# Cold steel bushman, very disappointed



## jzmtl (Jun 25, 2008)

So I take it fishing with me. Last time I tried to chop a small branch, maybe 2cm in diameter? It didn't work that great, but when I got home, I found the edge has folded from the four or five chops. Today there was an abandanded 500ml water bottle, so I filled it up and tried to chop it in half like in the blade show video. Well the bottle went flying, in one piece. When I got home and checked the blade, the edge folded again!? Wood okay it's hard, but plastic watter bottle?

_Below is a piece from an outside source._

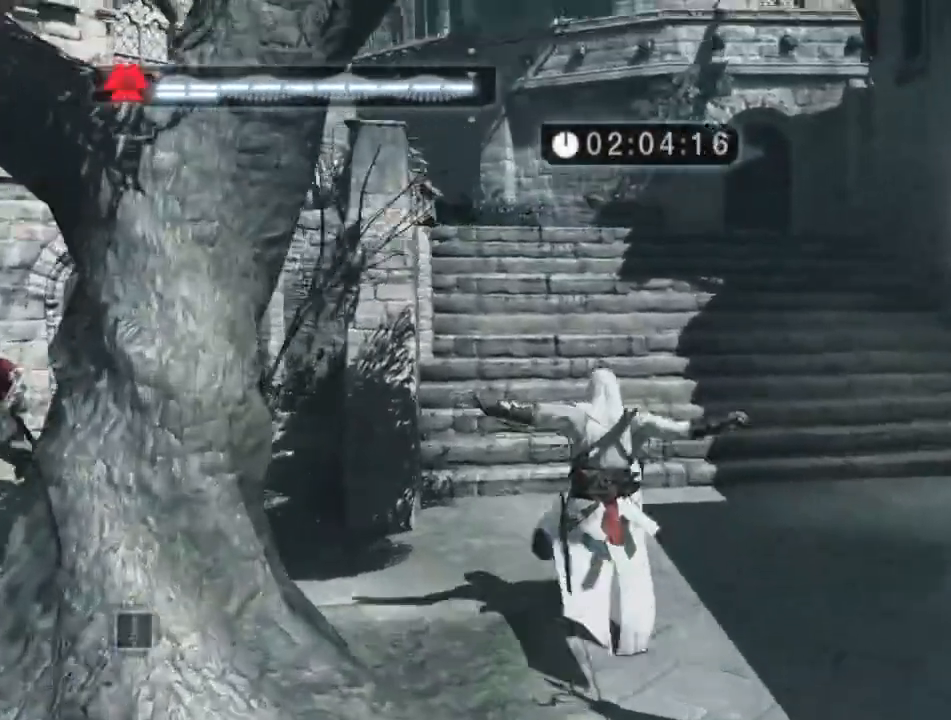
{"keys": ["shift", "space", "w"], "mouse": [], "mouse_move": "still", "events": []}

I'm pretty sure SK5 is close to 1080 steel, which should be a pretty decent cutting steel. But the result on CS bushman, it's disappointing. I even sharpened it at 40°, whereas factory is near 30°, which makes it even more disappointing.


----------



## BIGIRON (Jun 25, 2008)

*Re: Cold steel bushman, a little disappointed*

30degree edge folded? Or did it just flatten? Sounds like a tempering flaw. Can you return it?


----------



## Daniel_sk (Jun 25, 2008)

*Re: Cold steel bushman, a little disappointed*

Something's wrong with that steel. 

I have never been able to deform the edge on my cheap swedish Mora knife. It's carbon steel, 59-60 hardness on the rockwell rating. (cost ~$15). My friend even opens food cans with it.


----------



## matrixshaman (Jun 25, 2008)

*Re: Cold steel bushman, a little disappointed*

Lost all respect for Cold Steel long ago ...


----------



## Stromberg (Jun 25, 2008)

*Re: Cold steel bushman, a little disappointed*



Daniel_sk said:


> Something's wrong with that steel.
> 
> I have never been able to deform the edge on my cheap swedish Mora knife. It's carbon steel, 59-60 hardness on the rockwell rating. (cost ~$15). My friend even opens food cans with it.



OT:
It's incredible how high quality those cheap Moras offer. I've grinded aluminium and other metals and it still keeps reasonable edge for cutting ropes, cardboard and electrical tapes. And those can be bought under 10€ at any hardware store.


----------



## HoopleHead (Jun 25, 2008)

*Re: Cold steel bushman, a little disappointed*

its really hit and miss with Cold Steel stuff. theres some really good values (specific items), but in general i tend to avoid CS...


----------



## jzmtl (Jun 25, 2008)

*Re: Cold steel bushman, a little disappointed*



BIGIRON said:


> 30degree edge folded? Or did it just flatten? Sounds like a tempering flaw. Can you return it?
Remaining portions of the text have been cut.